I’d never heard these songs because Dad never bought the album. The reviews of the album were unrelentingly harsh: “The worst album I have ever heard from a major rock band,” opined Jon Landau.
In response to accusations of dictatorship, John Fogerty offered the two remaining members a more democratic arrangement where each would contribute an equal number of songs on the album. Both Clifford and Cook knew they weren’t ready for such a sudden change in the modus operandi and suspected a more sinister motive behind Fogerty’s sudden embrace of democratization: a ruse to break up the band so Fogerty could go solo. And that’s exactly what happened. The two songs on the compilation are both John Fogerty compositions.
“Sweet Hitch-Hiker”: “A classic John Fogerty stomper” according to one biographer. I would add “with not much feeling and a lousy narrative.”
“Someday Never Comes”: A promising story about parental abandonment dissolves into ambiguity when what the song really needed was a parting shot of insight. I’m not sure what John-Boy was trying to do with his voice, but to my ears he sounds like a guy who had more than one for the road.
Creedence may not be my cup of tea, but I even I can’t deny the fact that their songs had legs and reach. My encounter with the busker wasn’t the first time I stumbled across their music in France and I’ve heard their songs on muzak tracks in more than a few EU countries.
As for John Fogerty, he faced a choice that every leader faces: should I command or should I collaborate?
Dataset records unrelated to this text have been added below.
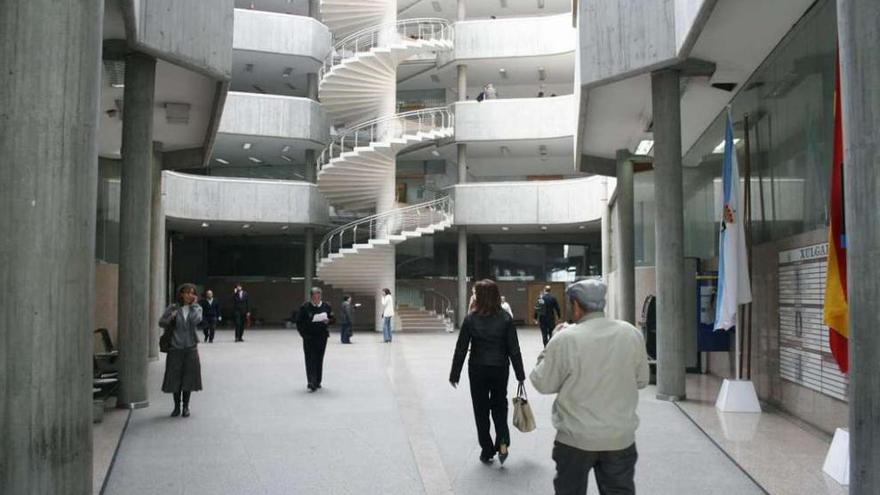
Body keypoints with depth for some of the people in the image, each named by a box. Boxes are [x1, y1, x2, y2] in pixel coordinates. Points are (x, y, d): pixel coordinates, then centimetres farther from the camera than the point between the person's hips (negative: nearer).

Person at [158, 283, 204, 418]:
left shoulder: (197, 308, 3)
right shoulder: (173, 308, 2)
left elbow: (195, 321, -15)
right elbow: (161, 322, 2)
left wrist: (193, 305, -11)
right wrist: (171, 318, -16)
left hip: (191, 348, 0)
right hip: (175, 348, 0)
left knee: (188, 378, 4)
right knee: (175, 378, 4)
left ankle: (186, 406, 18)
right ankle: (176, 406, 18)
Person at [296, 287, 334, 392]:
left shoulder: (326, 306, 3)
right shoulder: (305, 307, -4)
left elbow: (333, 320, 9)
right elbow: (299, 321, 1)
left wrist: (328, 321, -13)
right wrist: (303, 333, -8)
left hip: (322, 337, 3)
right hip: (309, 337, -3)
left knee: (319, 359, 10)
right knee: (310, 360, -9)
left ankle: (317, 382, 22)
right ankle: (312, 383, -13)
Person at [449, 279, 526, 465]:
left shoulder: (471, 319, -10)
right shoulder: (505, 318, -7)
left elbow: (461, 349, -8)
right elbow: (514, 349, -6)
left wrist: (454, 374, 1)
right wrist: (520, 374, 2)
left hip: (477, 370, -1)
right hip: (500, 369, 1)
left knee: (481, 409, 13)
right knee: (499, 406, 19)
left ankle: (487, 450, 18)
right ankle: (502, 443, 0)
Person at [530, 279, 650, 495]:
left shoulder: (565, 339, -17)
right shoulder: (632, 334, -4)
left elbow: (543, 384, -7)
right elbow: (641, 380, 6)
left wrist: (548, 353, 5)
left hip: (576, 439, -3)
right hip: (621, 438, 3)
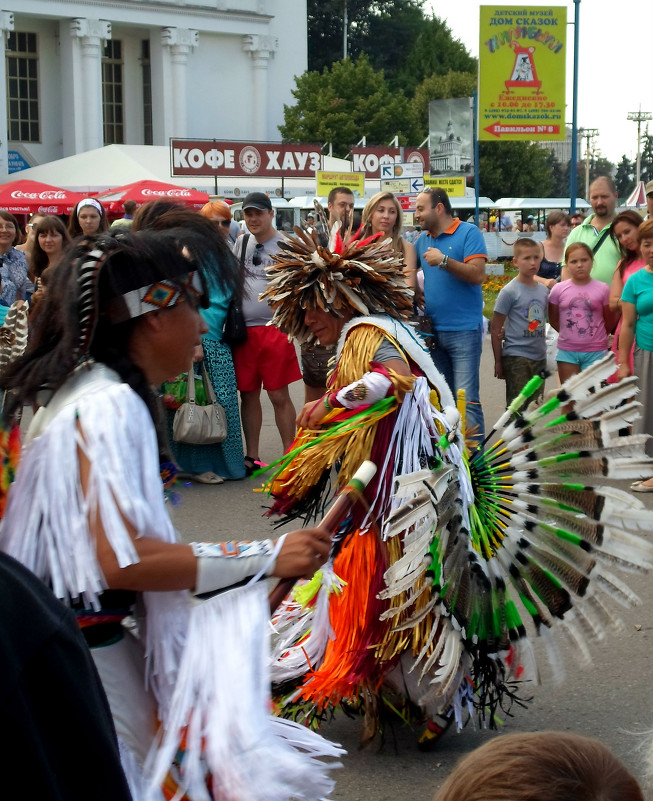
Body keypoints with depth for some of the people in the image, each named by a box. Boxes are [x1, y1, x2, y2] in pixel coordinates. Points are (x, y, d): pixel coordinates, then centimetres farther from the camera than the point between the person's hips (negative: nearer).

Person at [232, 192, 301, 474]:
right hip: (243, 329, 4)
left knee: (279, 395, -3)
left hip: (275, 329, -4)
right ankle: (251, 457, 17)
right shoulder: (241, 244, 12)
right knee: (248, 394, 9)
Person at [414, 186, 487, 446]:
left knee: (466, 399, -10)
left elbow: (478, 274, -17)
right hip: (433, 330, 7)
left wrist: (444, 261, -22)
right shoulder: (422, 239, 13)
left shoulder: (468, 233, -6)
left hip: (463, 330, -7)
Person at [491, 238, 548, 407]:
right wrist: (498, 362, -8)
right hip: (516, 357, -6)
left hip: (539, 357, 6)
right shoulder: (509, 291, -9)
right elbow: (495, 329, -8)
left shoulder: (543, 291, 9)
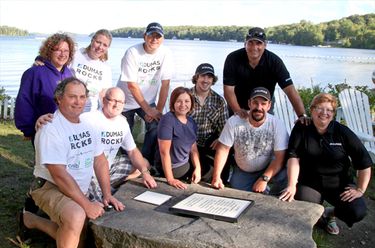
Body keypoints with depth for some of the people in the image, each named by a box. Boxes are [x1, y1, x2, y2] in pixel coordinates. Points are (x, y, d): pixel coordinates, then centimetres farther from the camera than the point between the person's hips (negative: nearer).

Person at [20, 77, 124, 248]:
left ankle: (31, 220, 26)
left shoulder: (87, 123, 4)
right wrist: (87, 205, -22)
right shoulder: (51, 129, -20)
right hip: (51, 188, -8)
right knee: (77, 217, -35)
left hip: (78, 192, 8)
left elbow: (100, 161, 7)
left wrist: (107, 194, -2)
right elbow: (59, 175, -24)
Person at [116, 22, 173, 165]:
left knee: (156, 126, -18)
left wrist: (159, 110, -13)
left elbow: (165, 84, -10)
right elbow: (132, 85, -21)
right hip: (127, 101, -2)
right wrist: (148, 110, -20)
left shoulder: (165, 54, -13)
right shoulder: (132, 53, -21)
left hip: (148, 101, 2)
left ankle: (145, 162, -2)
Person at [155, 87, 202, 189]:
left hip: (186, 165, 8)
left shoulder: (191, 122, 3)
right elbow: (164, 152, -23)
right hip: (171, 168, -8)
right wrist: (170, 179, -26)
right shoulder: (167, 120, -20)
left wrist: (198, 169, -6)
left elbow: (193, 149, 9)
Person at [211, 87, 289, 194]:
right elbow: (223, 149, -13)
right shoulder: (234, 122, -16)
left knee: (287, 177, -28)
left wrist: (264, 179, -25)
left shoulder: (277, 125, -18)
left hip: (269, 169, -1)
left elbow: (280, 157, -17)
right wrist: (216, 177, -22)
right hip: (242, 173, 2)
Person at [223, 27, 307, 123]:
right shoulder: (233, 59, -20)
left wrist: (302, 116, -36)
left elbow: (289, 89, -25)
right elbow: (228, 89, -23)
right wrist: (237, 111, -40)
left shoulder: (274, 62, -20)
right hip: (237, 107, 0)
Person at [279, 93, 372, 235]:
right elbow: (294, 157, -14)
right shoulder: (301, 129, -5)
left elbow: (364, 162, -1)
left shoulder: (343, 132, -4)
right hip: (310, 183, -1)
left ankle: (330, 213, 14)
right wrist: (292, 185, -24)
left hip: (340, 183, 1)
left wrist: (360, 190, -7)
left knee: (357, 212, -21)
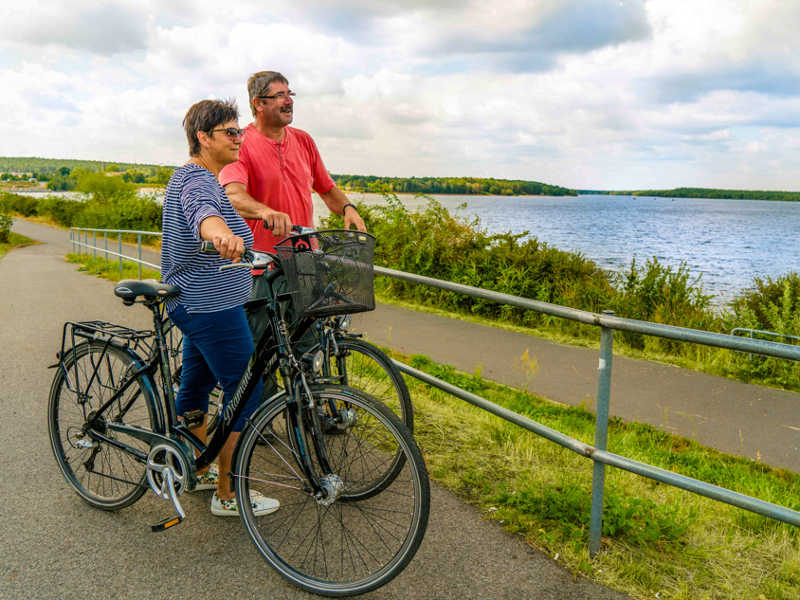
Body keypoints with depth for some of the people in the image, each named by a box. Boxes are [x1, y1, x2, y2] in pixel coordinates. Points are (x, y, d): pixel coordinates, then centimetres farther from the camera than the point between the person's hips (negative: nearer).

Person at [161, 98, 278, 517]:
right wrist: (220, 234, -63)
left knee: (195, 386, 19)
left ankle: (198, 470, 36)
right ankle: (228, 495, 6)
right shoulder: (198, 179, -18)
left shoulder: (188, 175, 16)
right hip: (213, 309, -11)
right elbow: (202, 210, -42)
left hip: (196, 305, 11)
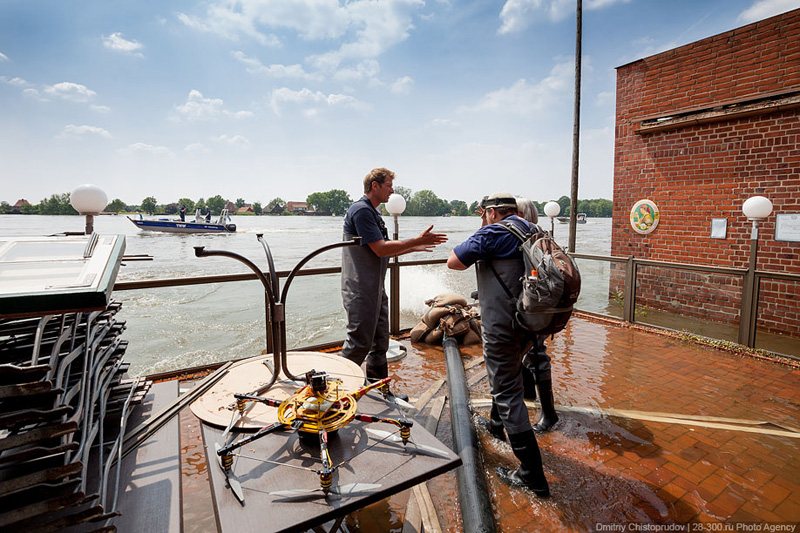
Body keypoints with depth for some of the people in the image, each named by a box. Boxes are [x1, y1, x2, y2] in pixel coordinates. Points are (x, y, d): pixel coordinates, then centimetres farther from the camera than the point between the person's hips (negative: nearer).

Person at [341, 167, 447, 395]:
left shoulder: (372, 212, 17)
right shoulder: (361, 210, -15)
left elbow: (384, 251, 20)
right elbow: (380, 249, -21)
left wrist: (414, 247, 15)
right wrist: (417, 240, -16)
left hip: (375, 289, 10)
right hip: (361, 291, -10)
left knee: (379, 342, 15)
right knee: (359, 344, -2)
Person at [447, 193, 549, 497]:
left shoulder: (493, 232, -13)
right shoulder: (532, 230, 11)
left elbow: (453, 262, -14)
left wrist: (473, 254, 4)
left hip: (502, 327, -9)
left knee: (508, 394, -1)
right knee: (505, 375, 29)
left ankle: (532, 476, 6)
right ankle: (498, 424, 51)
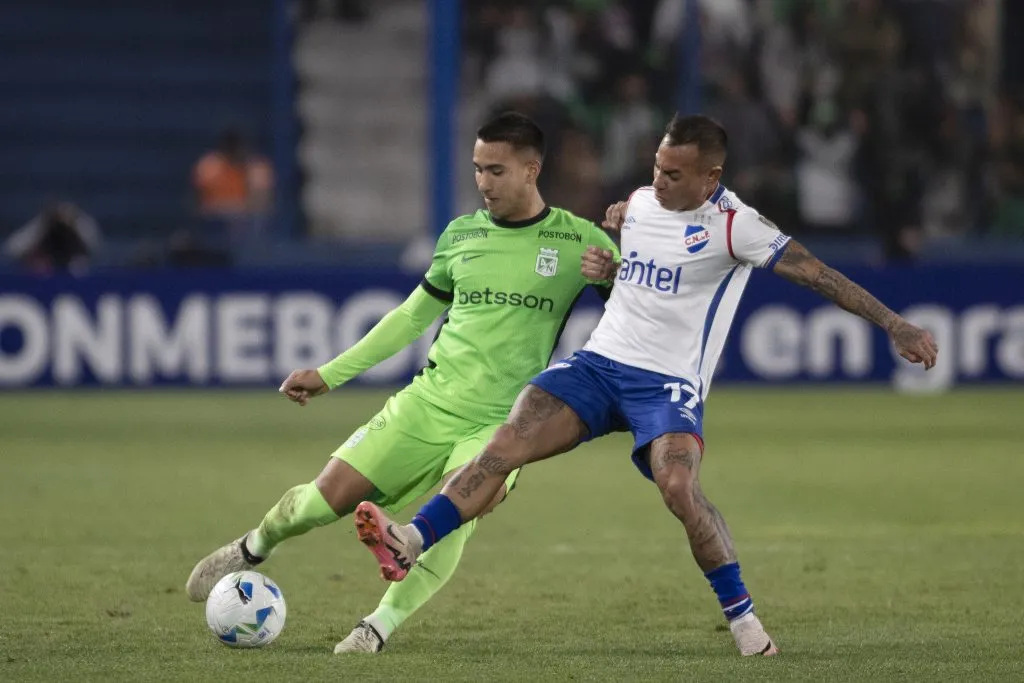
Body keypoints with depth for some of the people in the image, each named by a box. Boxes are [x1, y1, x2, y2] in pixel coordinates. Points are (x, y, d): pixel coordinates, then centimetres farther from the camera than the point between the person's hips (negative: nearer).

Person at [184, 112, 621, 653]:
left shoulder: (579, 241, -1)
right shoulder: (461, 235, 9)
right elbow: (413, 315, 19)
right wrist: (329, 375, 18)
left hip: (500, 422, -3)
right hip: (430, 400, 3)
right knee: (330, 494, -4)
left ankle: (379, 628, -20)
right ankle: (252, 549, 25)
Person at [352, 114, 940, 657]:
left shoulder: (733, 225, -9)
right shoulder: (639, 203, 11)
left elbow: (817, 274, -12)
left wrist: (896, 326, -16)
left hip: (669, 382, -5)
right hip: (600, 364, 5)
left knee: (679, 487, -30)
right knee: (506, 444, -18)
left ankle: (743, 617, -14)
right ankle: (409, 545, -27)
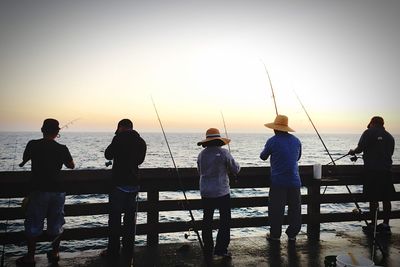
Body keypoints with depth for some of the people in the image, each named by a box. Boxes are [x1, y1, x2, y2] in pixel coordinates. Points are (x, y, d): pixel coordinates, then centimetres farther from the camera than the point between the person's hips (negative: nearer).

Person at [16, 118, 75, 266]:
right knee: (56, 223, 14)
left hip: (38, 190, -2)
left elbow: (24, 160, 12)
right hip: (58, 190, 2)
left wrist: (22, 164, 34)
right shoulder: (62, 149, -4)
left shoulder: (33, 145, -7)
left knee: (33, 224, 10)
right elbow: (71, 166, 12)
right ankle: (55, 253, 24)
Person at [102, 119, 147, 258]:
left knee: (115, 216, 1)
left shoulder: (120, 138, -11)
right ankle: (129, 246, 22)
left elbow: (108, 155, -3)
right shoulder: (141, 142, 7)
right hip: (134, 183, 6)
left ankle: (113, 249, 5)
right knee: (130, 215, 14)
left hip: (119, 182, -6)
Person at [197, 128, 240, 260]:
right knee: (225, 220, 8)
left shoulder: (201, 154, 1)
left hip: (205, 193, 4)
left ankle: (208, 251, 19)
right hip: (222, 192, -4)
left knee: (207, 221, 13)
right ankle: (221, 248, 4)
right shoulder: (223, 153, -11)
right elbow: (236, 170, -4)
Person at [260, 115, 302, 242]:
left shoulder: (272, 141, -8)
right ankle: (292, 234, 21)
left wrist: (267, 151, 26)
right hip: (294, 181, 4)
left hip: (278, 181, -4)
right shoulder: (296, 140, 6)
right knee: (295, 209, 12)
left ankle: (275, 235, 14)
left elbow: (263, 157, 5)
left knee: (276, 210, 6)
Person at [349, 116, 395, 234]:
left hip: (372, 171, -6)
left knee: (373, 199, 0)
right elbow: (390, 153, 18)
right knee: (386, 199, 11)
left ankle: (373, 225, 6)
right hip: (386, 171, 6)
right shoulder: (390, 137, 14)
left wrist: (353, 151, 11)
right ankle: (385, 224, 18)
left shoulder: (369, 132, -4)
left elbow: (360, 148, -10)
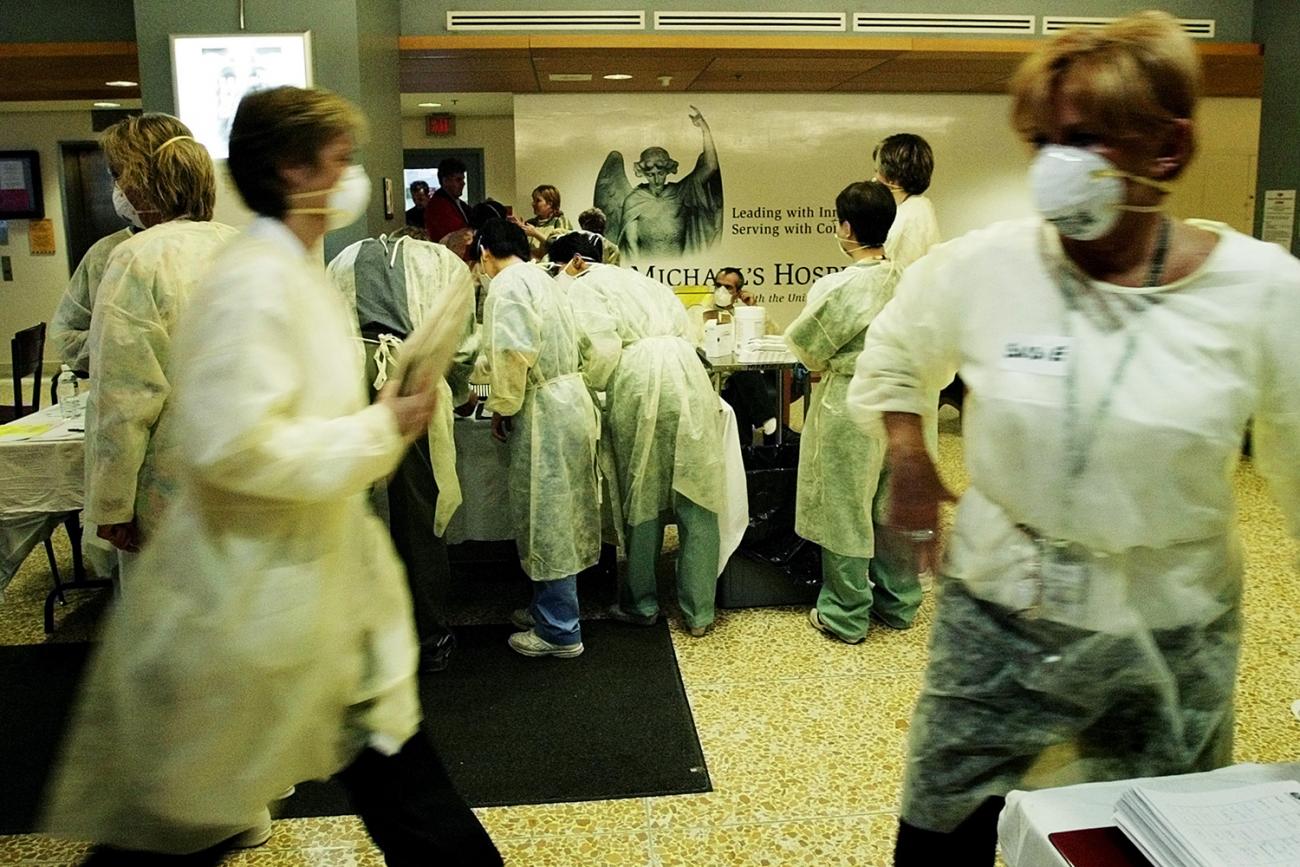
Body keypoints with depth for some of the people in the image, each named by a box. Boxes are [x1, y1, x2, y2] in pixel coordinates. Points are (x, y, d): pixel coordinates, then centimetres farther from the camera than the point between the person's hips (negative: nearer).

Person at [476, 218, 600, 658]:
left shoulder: (506, 285, -12)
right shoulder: (541, 279, 17)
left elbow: (513, 353, -23)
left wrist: (501, 407, -9)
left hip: (542, 411, -10)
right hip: (568, 397, 10)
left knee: (545, 521, -1)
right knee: (558, 517, 17)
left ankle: (558, 631, 8)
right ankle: (551, 608, 29)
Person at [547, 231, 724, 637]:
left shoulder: (582, 288, 6)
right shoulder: (635, 277, 28)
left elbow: (603, 348, -8)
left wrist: (590, 385, 10)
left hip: (637, 380, -5)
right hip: (686, 369, 5)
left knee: (643, 499, 9)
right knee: (696, 500, 7)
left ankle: (641, 603, 23)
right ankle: (698, 611, 13)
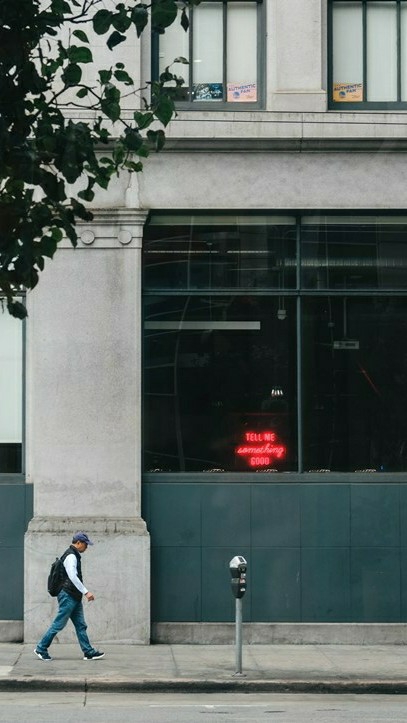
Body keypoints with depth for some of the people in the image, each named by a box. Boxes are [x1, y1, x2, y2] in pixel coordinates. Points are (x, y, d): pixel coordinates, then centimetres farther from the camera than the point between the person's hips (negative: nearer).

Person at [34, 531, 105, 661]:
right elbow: (73, 576, -25)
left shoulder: (74, 555, 18)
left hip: (74, 597, 10)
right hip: (68, 596, -10)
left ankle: (88, 652, 5)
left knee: (81, 625, 6)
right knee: (59, 624, -5)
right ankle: (41, 648, 3)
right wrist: (86, 592, -26)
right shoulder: (71, 556, -14)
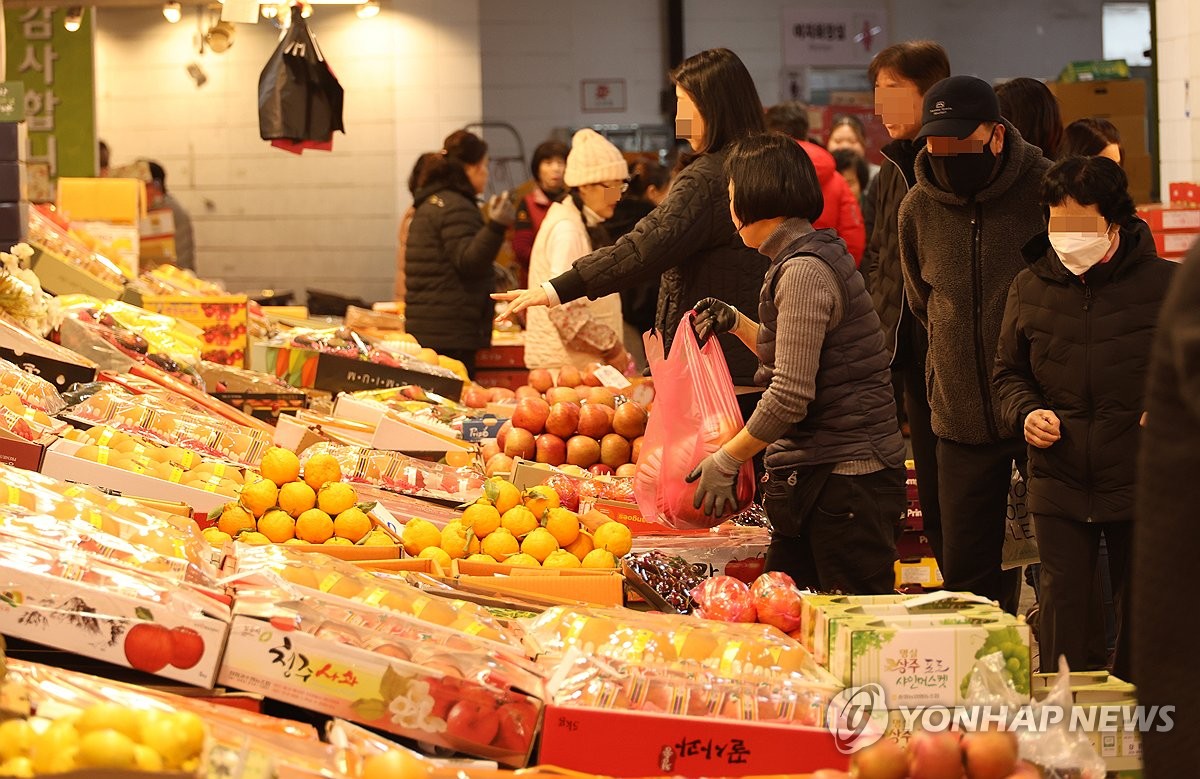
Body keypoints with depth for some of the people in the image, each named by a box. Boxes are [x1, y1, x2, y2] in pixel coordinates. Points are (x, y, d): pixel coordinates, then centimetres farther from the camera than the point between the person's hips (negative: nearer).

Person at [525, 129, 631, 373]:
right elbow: (564, 308, -22)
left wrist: (615, 349, 14)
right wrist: (612, 348, -14)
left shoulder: (587, 225, 18)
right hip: (566, 363, -9)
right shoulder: (566, 229, -13)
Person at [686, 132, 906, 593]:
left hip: (846, 481, -10)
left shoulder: (805, 271, -17)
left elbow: (790, 396, -22)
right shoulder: (814, 256, 14)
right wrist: (735, 323, 23)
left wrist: (726, 460, -13)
The problem with collaboration is that it takes time and trust whereas command simplifies decision-making and is more likely to produce quick results. I get the sense that John Fogerty was sick and tired of playing in Lodis, pissed off that the draft forced him to waste time in the Army Reserves and was understandably anxious to get his music career going. His choice to run the whole show certainly led to the band’s eventual demise but also played a major factor in CCR’s success. It’s highly unlikely that people would still be listening to Creedence today if John Fogerty hadn’t been a demanding prick.
And say hey, even if he was an asshole during the Creedence years, it’s really hard for me not to like a fellow Giants fan who happened to write and wrote one of the greatest baseball songs of all time!